→ Consigne A
D'après le texte sur Hamilton, en quelle année le livre a-t-il été traduit en français ?
→ Consigne B
Modifiez le passage du texte sur Hamilton allant de « On l’a traduit » jusqu'à « idées, et l’exemple. » en remplaçant « littérature politique » par « histoire politique ».

→ Texte à lire
On l’a traduit en français en 1792, en un moment où tout le monde tournait le dos à la liberté ; aussi ce livre n’est-il point entré dans notre littérature politique, et c’est chose regrettable. Tout y est bon, et les idées, et l’exemple.

Hamilton se dévouait pour défendre une constitution qui n’était pas de son goût. C’est là quelque chose de fait pour étonner. Il n’y a que deux motifs qui aient pu le guider : l’un est l’ambition personnelle, l’autre un patriotisme qui faisait passer avant tout le salut du pays. Chez lui l’ambition personnelle était nulle, et, à vrai dire, on ne voit pas que l’ambition de s’élever ait joué un grand rôle en Amérique à cette époque. Il y avait des partis, mais des ambitieux pas beaucoup ; car les résultats qu’ils pouvaient espérer étaient plus que douteux. Hamilton n’avait qu’un mobile, le patriotisme. Il sentait qu’il y avait pour l’Amérique une épreuve décisive à tenter, il voulait qu’on la poussât jusqu’au bout. Il donna un exemple bien rare dans l’histoire. Sacrifier sa fortune à son pays, il y en a des exemples, pas beaucoup, mais il y en a ; lui donner son sang, il y en a beaucoup d’exemples ; mais lui faire l’abandon de ses idées, se dire : « Je me trompe peut-être, essayons de ces idées qui ne sont pas les miennes. » c’est une abnégation d’amour-propre qui, selon moi, est un des sacrifices les plus rares qu’on puisse rencontrer. L’idée qui guida Hamilton, nous la connaissons ; nous pouvons lire dans son cœur, grâce à un témoignage qui n’est pas suspect, celui de son ennemi Jefferson, le représentant de cette démocratie qui croit toujours agrandir la liberté en donnant au peuple le pouvoir. Jefferson nous a conservé dans ses Mémoires une conversation d’Hamilton, d’où il tire la conclusion qu’Hamilton n’a jamais aimé la liberté. J’en tire la conclusion contraire. Selon moi, c’est une des plus belles confessions qu’ait jamais faites un homme politique.

→ Données présentées
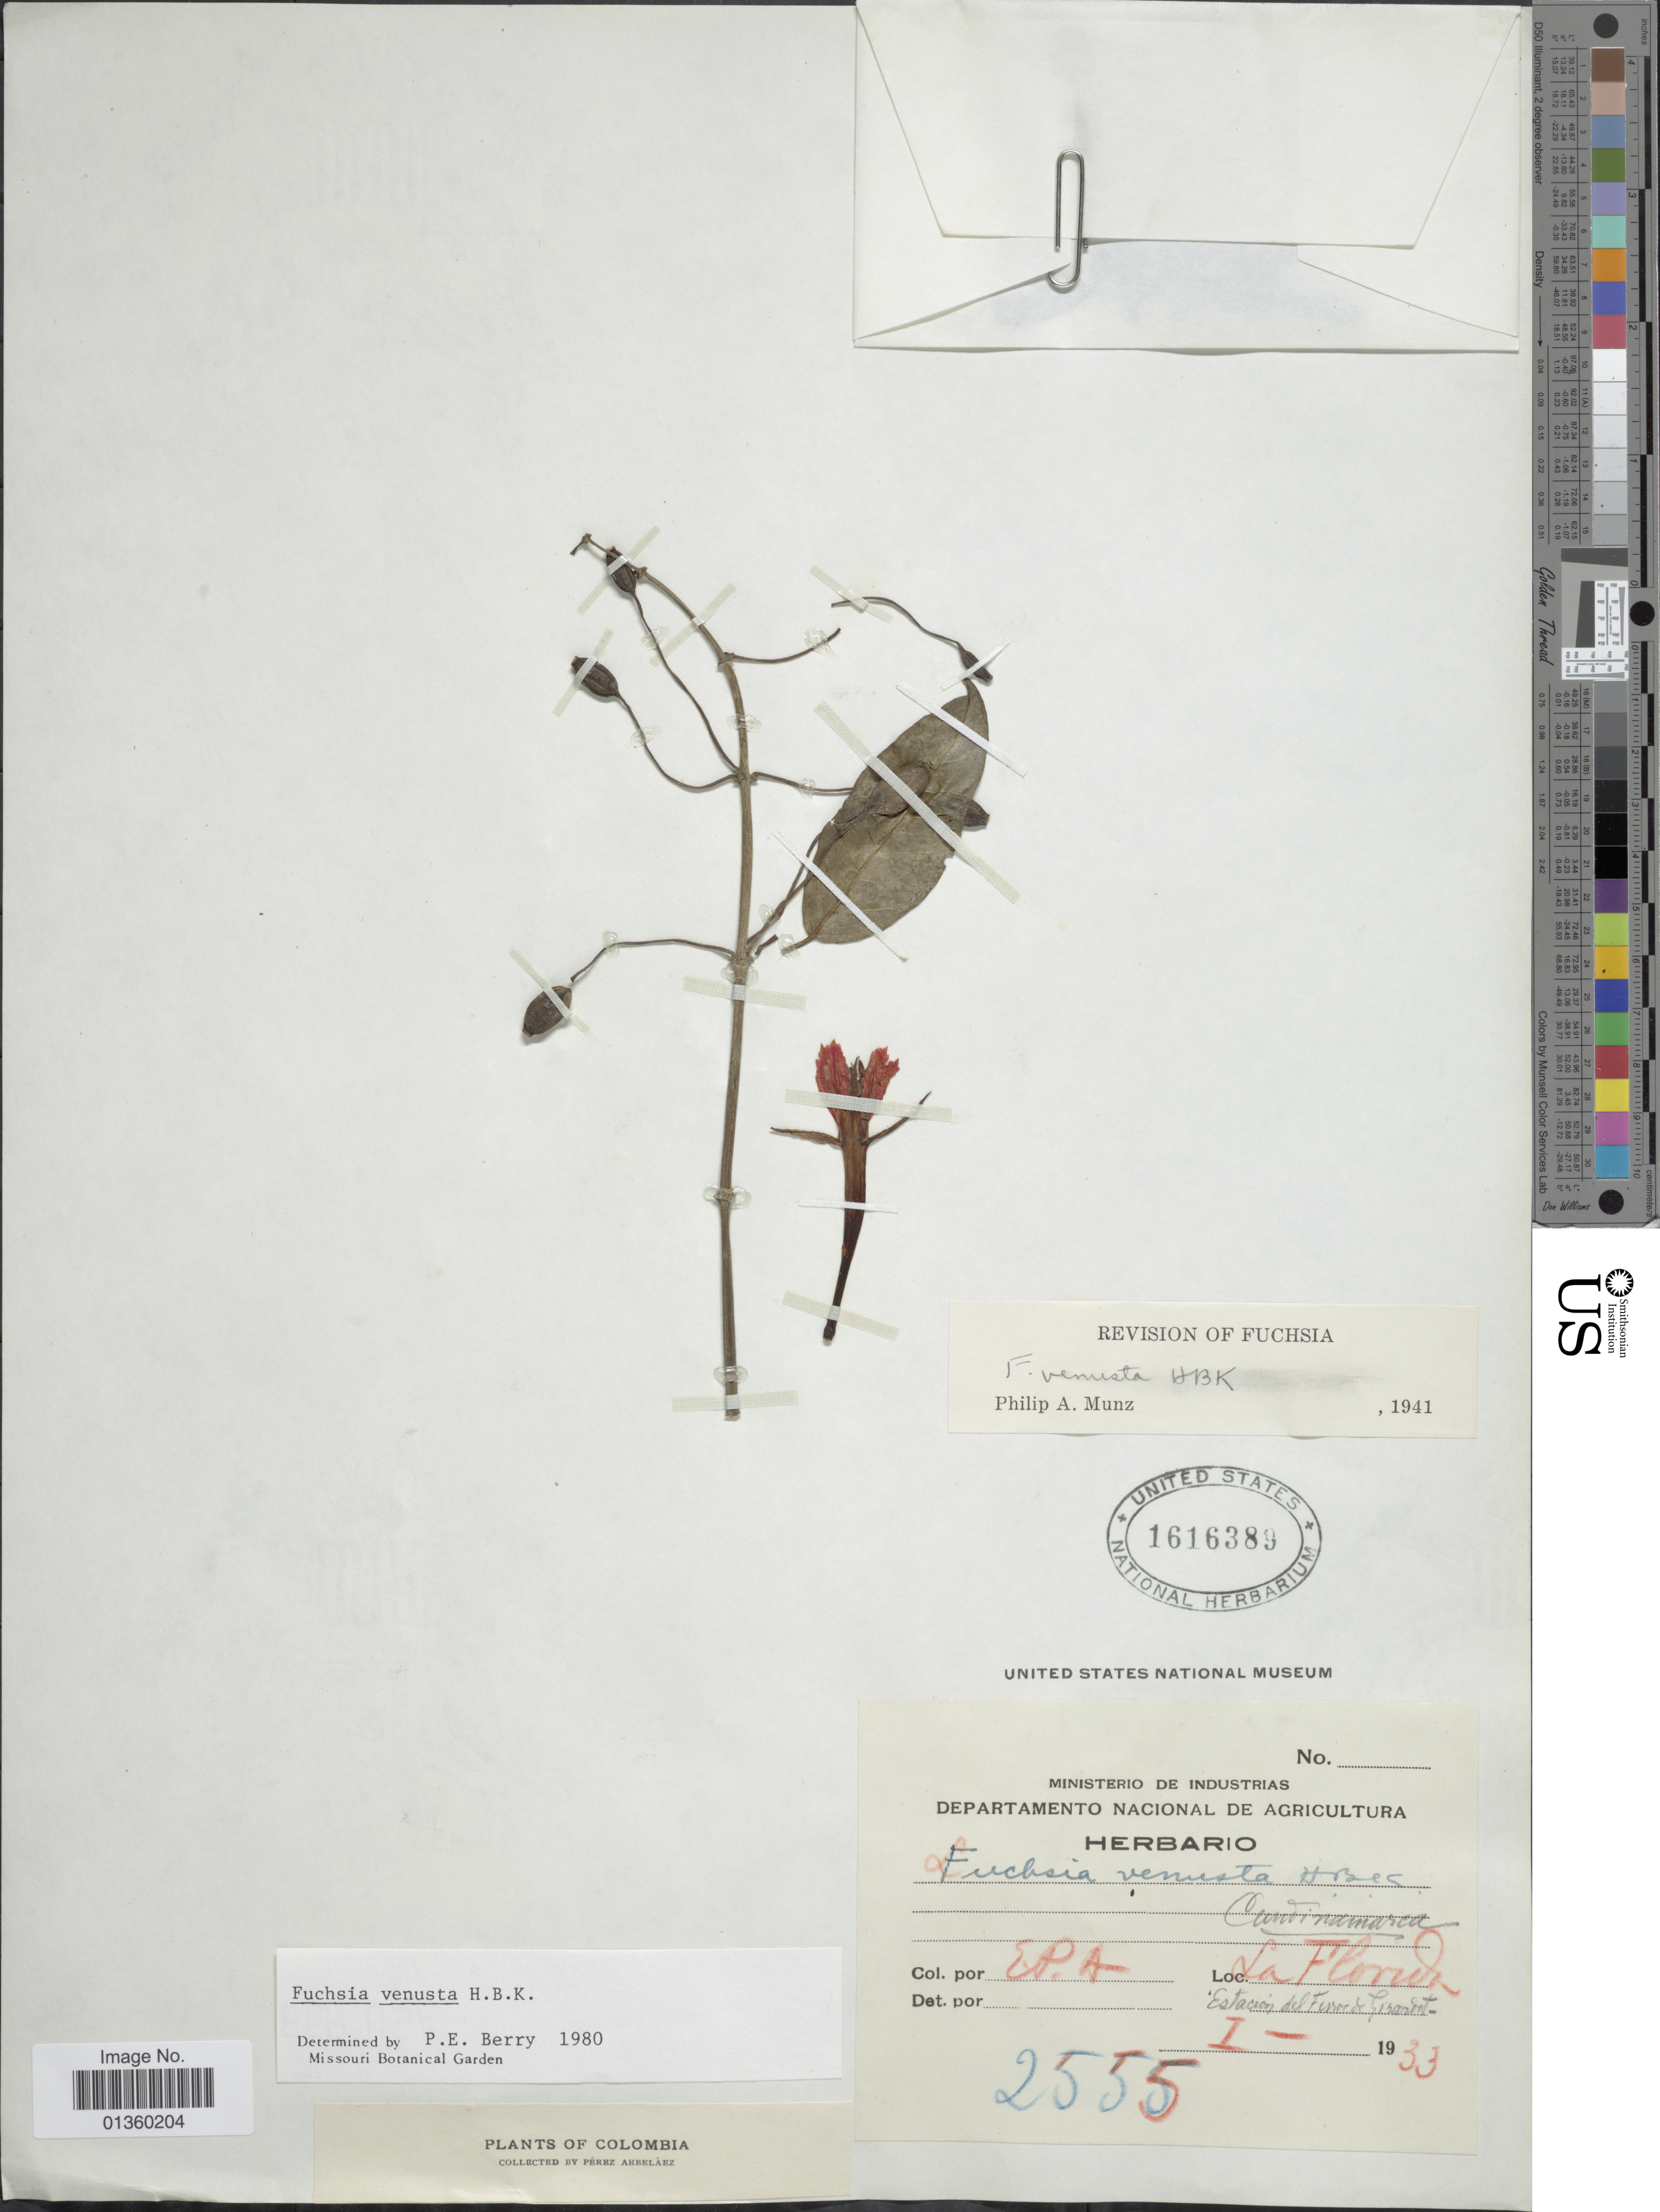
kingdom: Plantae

→ Corrigé complet A
En 1792.

→ Corrigé complet B
On l’a traduit en français en 1792, en un moment où tout le monde tournait le dos à la liberté ; aussi ce livre n’est-il point entré dans notre histoire politique, et c’est chose regrettable. Tout y est bon, et les idées, et l’exemple.